[Records for the task]
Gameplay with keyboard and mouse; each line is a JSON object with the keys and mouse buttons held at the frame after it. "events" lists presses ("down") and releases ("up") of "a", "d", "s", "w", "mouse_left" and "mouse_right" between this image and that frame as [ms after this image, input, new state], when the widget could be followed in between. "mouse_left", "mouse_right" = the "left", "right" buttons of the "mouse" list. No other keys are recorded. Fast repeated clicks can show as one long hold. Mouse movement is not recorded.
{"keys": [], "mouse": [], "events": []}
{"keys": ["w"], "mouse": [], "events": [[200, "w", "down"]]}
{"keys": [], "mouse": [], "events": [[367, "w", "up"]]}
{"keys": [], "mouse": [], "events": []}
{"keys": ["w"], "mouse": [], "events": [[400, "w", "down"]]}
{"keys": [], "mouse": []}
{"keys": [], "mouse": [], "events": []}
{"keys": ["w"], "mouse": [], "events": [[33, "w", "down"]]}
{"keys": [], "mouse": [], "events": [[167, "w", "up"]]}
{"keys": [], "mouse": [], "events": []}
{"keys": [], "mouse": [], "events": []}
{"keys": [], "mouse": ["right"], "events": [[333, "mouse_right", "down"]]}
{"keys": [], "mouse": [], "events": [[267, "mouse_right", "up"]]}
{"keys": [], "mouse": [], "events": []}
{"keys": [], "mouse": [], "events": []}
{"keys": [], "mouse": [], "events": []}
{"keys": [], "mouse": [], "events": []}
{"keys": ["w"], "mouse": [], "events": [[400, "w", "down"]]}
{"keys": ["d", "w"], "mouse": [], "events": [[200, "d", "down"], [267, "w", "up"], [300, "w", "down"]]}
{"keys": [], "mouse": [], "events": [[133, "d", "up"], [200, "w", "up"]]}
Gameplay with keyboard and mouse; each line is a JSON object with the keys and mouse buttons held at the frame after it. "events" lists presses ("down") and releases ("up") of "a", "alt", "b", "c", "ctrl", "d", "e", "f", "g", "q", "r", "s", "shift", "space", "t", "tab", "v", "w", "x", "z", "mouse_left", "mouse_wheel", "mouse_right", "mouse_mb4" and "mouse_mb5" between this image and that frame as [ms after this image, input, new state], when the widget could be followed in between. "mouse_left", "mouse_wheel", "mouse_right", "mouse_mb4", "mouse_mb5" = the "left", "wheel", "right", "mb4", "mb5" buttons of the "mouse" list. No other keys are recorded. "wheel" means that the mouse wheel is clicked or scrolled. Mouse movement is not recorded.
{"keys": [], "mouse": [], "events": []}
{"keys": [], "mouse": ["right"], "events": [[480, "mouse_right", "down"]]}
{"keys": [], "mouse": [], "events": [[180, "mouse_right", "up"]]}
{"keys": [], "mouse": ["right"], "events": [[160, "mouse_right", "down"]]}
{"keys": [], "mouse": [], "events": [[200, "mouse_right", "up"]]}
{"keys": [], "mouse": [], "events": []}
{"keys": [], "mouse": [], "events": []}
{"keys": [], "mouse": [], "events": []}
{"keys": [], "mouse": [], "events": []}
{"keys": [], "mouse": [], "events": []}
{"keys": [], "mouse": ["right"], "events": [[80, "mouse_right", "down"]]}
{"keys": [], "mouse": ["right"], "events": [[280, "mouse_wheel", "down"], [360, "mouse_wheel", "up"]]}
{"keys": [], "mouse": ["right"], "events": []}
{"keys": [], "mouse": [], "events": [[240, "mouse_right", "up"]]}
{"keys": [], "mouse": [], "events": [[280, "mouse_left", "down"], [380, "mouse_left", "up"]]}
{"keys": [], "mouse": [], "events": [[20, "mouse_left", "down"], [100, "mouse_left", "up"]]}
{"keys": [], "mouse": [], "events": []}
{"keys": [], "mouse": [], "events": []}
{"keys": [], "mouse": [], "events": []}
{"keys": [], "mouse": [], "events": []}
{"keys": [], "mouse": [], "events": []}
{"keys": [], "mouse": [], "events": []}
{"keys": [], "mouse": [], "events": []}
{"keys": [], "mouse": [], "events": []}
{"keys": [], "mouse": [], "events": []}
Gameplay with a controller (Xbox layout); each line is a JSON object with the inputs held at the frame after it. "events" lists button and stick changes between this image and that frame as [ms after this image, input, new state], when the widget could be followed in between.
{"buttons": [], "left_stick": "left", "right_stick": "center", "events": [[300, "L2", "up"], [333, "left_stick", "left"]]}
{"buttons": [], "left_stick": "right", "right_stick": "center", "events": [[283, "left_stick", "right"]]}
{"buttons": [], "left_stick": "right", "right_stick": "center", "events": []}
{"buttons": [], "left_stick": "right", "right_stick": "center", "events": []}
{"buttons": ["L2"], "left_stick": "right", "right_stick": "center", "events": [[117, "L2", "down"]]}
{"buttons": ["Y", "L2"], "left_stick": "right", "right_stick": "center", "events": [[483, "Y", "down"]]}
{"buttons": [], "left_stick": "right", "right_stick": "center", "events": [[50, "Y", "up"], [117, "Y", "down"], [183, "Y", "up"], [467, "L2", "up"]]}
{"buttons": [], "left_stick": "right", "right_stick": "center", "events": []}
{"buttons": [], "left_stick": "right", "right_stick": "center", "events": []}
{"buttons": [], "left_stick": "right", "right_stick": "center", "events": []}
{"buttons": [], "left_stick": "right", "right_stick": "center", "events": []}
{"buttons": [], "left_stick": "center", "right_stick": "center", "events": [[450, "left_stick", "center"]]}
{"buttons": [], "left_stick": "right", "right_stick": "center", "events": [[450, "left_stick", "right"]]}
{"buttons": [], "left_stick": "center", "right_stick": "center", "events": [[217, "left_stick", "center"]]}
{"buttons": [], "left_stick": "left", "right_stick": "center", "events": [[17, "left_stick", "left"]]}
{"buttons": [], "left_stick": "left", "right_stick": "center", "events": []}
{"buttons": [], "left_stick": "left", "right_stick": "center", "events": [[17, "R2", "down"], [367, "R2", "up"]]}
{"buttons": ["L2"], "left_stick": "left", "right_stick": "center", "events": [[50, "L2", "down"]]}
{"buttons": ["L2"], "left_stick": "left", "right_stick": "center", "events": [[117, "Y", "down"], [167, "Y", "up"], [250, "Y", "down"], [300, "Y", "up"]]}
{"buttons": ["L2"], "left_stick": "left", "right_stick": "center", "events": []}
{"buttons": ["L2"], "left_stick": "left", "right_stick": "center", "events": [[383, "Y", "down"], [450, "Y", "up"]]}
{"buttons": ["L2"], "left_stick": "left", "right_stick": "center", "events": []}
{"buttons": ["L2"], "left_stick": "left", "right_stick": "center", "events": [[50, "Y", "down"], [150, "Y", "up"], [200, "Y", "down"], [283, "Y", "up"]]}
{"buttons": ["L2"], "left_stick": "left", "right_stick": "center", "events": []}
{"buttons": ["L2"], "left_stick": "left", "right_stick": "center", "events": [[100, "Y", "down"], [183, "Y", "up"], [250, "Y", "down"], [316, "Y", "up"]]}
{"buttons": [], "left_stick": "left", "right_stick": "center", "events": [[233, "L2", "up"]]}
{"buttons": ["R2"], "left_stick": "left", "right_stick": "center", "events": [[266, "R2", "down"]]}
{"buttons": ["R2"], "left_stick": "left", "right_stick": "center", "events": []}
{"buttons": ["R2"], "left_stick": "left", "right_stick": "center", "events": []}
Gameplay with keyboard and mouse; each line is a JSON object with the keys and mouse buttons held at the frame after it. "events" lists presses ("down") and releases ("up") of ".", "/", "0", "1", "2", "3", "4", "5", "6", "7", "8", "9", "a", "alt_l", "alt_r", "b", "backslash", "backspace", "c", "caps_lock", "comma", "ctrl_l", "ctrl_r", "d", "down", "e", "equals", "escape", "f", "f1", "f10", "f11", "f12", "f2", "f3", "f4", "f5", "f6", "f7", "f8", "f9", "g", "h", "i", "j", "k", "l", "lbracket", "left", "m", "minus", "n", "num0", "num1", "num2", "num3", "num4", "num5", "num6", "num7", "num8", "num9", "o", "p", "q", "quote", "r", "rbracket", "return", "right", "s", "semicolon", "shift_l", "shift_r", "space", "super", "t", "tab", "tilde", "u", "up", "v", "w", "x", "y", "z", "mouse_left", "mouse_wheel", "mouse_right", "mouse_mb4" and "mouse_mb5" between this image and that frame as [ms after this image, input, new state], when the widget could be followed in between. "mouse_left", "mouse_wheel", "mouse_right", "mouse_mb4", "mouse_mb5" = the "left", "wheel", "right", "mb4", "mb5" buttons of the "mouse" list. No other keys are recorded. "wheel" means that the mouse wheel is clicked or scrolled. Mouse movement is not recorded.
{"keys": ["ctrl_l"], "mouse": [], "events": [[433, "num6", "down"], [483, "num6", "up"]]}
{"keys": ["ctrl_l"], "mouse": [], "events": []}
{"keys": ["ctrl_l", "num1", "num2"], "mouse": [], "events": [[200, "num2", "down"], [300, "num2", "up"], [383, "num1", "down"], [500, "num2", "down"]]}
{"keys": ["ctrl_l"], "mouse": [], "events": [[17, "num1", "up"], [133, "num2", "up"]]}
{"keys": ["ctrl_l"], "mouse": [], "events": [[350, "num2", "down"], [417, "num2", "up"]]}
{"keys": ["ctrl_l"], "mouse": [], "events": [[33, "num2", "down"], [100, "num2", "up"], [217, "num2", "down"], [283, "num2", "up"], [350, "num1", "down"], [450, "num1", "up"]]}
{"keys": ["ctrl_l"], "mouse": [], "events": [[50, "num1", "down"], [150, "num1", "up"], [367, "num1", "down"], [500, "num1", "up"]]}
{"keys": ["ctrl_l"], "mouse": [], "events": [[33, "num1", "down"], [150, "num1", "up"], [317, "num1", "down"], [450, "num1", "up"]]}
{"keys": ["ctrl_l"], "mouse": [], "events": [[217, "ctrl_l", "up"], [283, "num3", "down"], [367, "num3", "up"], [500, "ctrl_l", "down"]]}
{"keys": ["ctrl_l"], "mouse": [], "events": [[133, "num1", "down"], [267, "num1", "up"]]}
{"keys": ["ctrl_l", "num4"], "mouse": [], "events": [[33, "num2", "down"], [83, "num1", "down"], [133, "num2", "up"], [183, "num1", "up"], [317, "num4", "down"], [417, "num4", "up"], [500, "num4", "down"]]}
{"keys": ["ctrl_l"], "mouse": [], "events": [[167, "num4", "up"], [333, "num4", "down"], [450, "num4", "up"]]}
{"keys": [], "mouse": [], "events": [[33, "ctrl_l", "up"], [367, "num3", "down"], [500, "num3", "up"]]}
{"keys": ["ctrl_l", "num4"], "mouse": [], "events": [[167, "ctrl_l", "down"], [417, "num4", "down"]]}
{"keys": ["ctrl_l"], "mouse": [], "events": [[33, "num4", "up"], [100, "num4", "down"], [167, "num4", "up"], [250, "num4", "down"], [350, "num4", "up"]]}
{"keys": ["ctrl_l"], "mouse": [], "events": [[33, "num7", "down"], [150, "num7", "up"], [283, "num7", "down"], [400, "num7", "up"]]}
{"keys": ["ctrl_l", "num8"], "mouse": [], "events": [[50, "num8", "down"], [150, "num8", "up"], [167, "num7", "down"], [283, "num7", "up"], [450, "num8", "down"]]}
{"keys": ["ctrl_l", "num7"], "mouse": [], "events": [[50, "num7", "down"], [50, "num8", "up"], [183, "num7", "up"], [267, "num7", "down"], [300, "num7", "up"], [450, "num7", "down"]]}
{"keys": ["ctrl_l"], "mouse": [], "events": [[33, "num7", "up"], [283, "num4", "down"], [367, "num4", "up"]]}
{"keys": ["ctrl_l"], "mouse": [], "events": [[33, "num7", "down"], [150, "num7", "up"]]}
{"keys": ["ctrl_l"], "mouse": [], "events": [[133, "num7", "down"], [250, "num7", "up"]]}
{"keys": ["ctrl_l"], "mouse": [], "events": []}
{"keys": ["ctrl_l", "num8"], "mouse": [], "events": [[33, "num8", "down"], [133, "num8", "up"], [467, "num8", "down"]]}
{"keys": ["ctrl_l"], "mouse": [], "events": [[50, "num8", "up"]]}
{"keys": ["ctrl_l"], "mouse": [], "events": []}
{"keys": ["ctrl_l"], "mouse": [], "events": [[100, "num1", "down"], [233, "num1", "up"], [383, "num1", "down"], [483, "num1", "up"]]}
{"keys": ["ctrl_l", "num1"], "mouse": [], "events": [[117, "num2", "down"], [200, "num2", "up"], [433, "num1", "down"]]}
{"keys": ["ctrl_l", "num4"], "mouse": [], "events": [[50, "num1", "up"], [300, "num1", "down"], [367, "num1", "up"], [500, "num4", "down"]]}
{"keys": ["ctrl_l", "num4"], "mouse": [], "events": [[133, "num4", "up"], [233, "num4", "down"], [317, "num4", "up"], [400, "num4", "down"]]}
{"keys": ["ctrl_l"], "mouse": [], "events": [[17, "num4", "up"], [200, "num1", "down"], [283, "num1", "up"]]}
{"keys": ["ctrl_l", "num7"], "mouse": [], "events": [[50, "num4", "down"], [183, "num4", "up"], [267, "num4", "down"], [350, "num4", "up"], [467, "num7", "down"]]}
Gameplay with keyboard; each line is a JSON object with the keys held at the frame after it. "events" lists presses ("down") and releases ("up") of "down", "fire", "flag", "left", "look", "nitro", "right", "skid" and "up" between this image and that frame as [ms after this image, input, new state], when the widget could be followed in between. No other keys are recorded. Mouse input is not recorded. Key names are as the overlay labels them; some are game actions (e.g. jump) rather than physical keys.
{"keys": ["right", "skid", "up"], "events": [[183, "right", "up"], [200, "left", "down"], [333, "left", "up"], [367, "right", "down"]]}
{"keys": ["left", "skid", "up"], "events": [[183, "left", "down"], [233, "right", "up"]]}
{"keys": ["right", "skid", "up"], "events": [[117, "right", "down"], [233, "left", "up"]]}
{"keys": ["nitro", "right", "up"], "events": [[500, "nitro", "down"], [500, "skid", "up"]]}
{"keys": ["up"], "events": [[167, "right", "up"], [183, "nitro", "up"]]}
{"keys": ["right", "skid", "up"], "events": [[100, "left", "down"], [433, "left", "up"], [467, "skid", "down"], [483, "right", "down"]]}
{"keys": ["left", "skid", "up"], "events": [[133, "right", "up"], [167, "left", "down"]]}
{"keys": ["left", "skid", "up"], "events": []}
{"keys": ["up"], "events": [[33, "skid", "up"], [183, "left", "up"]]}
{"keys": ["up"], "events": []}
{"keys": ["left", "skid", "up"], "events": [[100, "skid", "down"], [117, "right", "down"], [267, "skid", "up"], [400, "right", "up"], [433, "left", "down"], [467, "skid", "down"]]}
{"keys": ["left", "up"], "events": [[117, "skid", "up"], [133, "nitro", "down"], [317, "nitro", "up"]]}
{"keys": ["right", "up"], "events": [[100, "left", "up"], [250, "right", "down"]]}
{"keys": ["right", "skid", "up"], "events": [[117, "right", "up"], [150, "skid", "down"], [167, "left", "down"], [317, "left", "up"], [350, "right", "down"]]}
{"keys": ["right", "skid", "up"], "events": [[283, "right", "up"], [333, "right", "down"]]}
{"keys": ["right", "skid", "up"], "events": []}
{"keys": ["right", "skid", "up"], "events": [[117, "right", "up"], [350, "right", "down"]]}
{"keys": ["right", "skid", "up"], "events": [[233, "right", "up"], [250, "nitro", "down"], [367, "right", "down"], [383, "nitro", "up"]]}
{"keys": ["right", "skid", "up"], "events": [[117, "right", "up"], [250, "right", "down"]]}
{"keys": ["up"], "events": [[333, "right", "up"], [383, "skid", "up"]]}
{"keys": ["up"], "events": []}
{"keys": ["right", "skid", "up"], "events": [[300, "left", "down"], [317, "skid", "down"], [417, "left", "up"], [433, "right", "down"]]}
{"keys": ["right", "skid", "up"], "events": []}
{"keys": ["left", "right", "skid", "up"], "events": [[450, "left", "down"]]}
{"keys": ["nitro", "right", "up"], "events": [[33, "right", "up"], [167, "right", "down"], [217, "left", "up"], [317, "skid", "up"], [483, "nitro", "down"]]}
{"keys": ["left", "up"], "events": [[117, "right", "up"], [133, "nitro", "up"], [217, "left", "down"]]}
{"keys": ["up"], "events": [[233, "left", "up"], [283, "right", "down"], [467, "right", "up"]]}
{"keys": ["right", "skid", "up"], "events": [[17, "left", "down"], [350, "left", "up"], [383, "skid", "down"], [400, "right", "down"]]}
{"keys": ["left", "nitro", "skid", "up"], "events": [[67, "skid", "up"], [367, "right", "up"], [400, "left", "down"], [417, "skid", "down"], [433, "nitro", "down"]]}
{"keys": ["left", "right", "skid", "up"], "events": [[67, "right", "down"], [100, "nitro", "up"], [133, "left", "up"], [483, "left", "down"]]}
[/Records for the task]
▶ _Requirement_
Read through the entries and copy each line in which "nitro" appears.

▶ _Exercise answer_
Gameplay with keyboard; each line is a JSON object with the keys held at the frame after it. "events" lists presses ("down") and releases ("up") of "down", "fire", "flag", "left", "look", "nitro", "right", "skid" and "up" between this image and that frame as [ms after this image, input, new state], when the widget could be followed in between. No other keys are recorded. Mouse input is not recorded. Key names are as the overlay labels them; some are game actions (e.g. jump) rather than physical keys.
{"keys": ["nitro", "right", "up"], "events": [[500, "nitro", "down"], [500, "skid", "up"]]}
{"keys": ["up"], "events": [[167, "right", "up"], [183, "nitro", "up"]]}
{"keys": ["left", "up"], "events": [[117, "skid", "up"], [133, "nitro", "down"], [317, "nitro", "up"]]}
{"keys": ["right", "skid", "up"], "events": [[233, "right", "up"], [250, "nitro", "down"], [367, "right", "down"], [383, "nitro", "up"]]}
{"keys": ["nitro", "right", "up"], "events": [[33, "right", "up"], [167, "right", "down"], [217, "left", "up"], [317, "skid", "up"], [483, "nitro", "down"]]}
{"keys": ["left", "up"], "events": [[117, "right", "up"], [133, "nitro", "up"], [217, "left", "down"]]}
{"keys": ["left", "nitro", "skid", "up"], "events": [[67, "skid", "up"], [367, "right", "up"], [400, "left", "down"], [417, "skid", "down"], [433, "nitro", "down"]]}
{"keys": ["left", "right", "skid", "up"], "events": [[67, "right", "down"], [100, "nitro", "up"], [133, "left", "up"], [483, "left", "down"]]}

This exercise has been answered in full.